Diarrhea in infants can also produce green stool. The bigger concern with babies isn’t the color itself but whether they’re showing signs of dehydration, such as fewer wet diapers, a dry mouth, or unusual fussiness.
When Green Stool Deserves Attention
A single green bowel movement, or even a couple of days of green stool after a dietary change, is nothing to worry about. The Mayo Clinic recommends contacting a healthcare provider if green stool persists for more than a few days without an obvious dietary explanation. Green stool that comes with diarrhea warrants extra attention to hydration, since the combination means you’re losing fluid faster than usual.
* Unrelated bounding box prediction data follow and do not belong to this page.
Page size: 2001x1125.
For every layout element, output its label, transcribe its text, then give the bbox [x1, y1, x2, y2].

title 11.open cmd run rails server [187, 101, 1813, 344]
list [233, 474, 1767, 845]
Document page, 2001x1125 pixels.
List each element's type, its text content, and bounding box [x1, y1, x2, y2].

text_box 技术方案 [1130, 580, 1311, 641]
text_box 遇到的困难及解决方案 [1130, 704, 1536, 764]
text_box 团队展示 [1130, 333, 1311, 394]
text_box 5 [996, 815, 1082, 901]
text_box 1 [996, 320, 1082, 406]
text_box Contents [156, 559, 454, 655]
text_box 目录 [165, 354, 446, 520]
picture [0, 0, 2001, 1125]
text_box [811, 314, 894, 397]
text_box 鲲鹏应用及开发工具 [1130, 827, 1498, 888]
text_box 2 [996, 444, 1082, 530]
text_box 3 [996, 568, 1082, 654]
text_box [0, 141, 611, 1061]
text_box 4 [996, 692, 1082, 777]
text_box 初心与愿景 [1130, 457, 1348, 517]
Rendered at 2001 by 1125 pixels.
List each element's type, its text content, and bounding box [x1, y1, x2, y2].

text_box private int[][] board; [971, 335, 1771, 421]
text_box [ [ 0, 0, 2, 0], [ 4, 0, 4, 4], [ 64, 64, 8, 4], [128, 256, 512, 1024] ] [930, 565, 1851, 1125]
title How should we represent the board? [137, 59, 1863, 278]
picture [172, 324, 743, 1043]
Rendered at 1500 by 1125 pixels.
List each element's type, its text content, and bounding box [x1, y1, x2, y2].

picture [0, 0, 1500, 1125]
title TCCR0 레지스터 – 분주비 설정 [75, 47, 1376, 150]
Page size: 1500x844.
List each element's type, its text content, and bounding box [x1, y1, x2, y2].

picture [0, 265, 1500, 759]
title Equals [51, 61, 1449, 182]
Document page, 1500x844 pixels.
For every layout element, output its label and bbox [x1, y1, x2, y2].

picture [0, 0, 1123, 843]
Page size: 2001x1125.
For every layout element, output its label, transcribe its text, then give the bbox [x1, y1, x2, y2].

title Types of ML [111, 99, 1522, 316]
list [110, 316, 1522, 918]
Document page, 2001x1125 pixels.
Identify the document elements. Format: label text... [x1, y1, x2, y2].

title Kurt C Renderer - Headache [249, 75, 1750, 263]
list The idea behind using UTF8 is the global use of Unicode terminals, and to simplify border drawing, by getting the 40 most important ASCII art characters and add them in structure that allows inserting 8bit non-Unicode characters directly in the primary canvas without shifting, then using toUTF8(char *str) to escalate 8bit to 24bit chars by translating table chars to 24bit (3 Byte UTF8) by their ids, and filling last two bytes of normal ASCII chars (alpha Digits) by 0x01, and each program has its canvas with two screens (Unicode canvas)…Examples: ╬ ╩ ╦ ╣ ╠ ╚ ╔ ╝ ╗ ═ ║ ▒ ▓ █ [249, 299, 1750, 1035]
Color alone is rarely the problem. What matters more is the company it keeps. Persistent diarrhea, fever, cramping, or blood in the stool alongside the green color could point to an infection or another condition worth investigating. Green stool on its own, with no other symptoms, is one of the least concerning color changes your body can produce. Brown, green, and even yellowish tones all fall within the normal range, and the shade can shift day to day based on nothing more than what you had for lunch.